This is the mail archive of the gcc-patches@gcc.gnu.org mailing list for the GCC project.


Index Nav: [Date Index] [Subject Index] [Author Index] [Thread Index]
Message Nav: [Date Prev] [Date Next] [Thread Prev] [Thread Next]
Other format: [Raw text]

[PATCH] add option to eliminate unused types in dwarf2 output


hi -

One of the complaints about gcc we've had locally has been about
the large size of the debugging symbol information emitted by gcc.
Compared to the other compiler we've been using (KCC), the debug
symbol table emitted by gcc can sometimes be as much as a factor
of 7 or 8 larger than that produced by KCC.  And when we're building
on the order of a GB of object code, that makes a big difference.

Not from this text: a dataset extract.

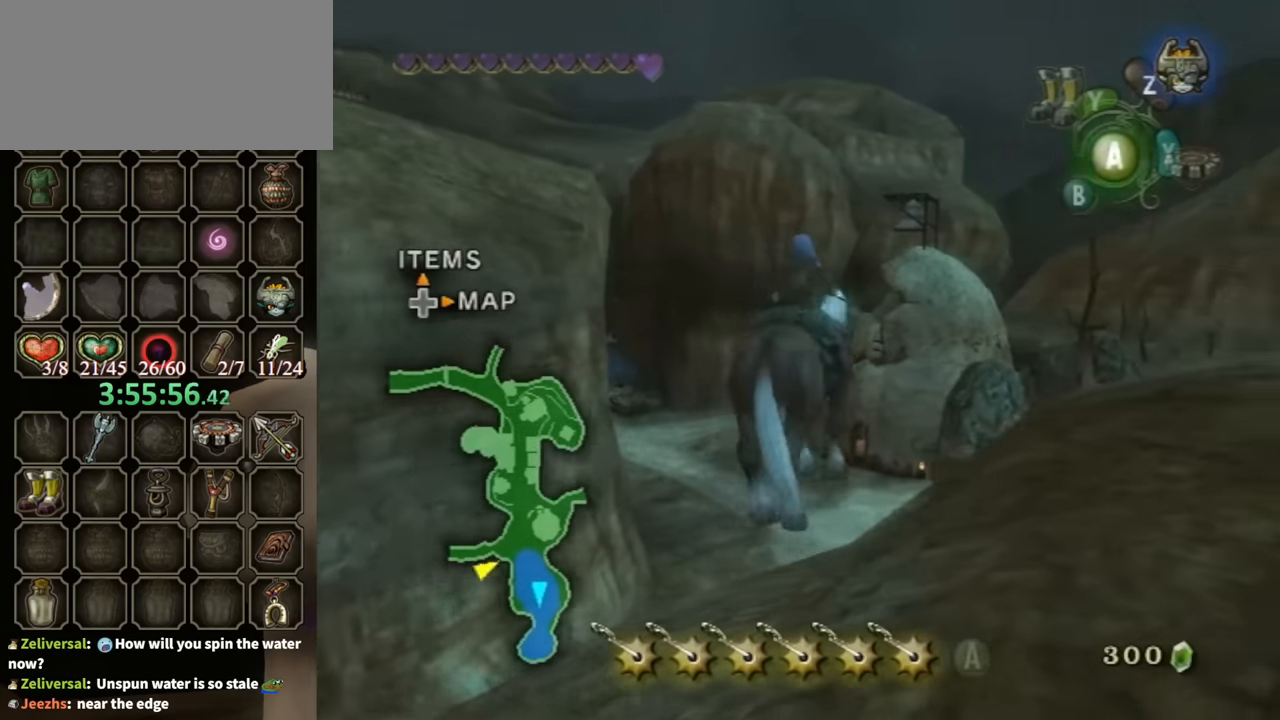
{"buttons": [], "left_stick": "up-right", "right_stick": "center", "events": [[133, "left_stick", "right"], [266, "left_stick", "up-right"]]}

The major difference between the debugging information output by KCC
and that output by gcc is that gcc includes information about all
types and functions that are declared in the compilation unit
being processed, while KCC seems to include that information
only if the type is actually used in that compilation unit.
In fact, the code where i saw a large difference in the debug
symbol size between the two compilers was code using a large
library which included lots of headers from the library
but only made a few calls.

In discussions from a couple years ago, this was defended as the
correct behavior --- after all, you never know if the user of the
debugger may want to cast something to a type which was declared
in the program, but never actually used.  However, it seems rare
that the someone using a debugger will be interested in types
which are nowhere used in the program being debugged.  Thus,
in view of the potentially large savings in space possible,
it seems to make sense to, as an option, allow eliminating unused
declarations from the debug symbol output.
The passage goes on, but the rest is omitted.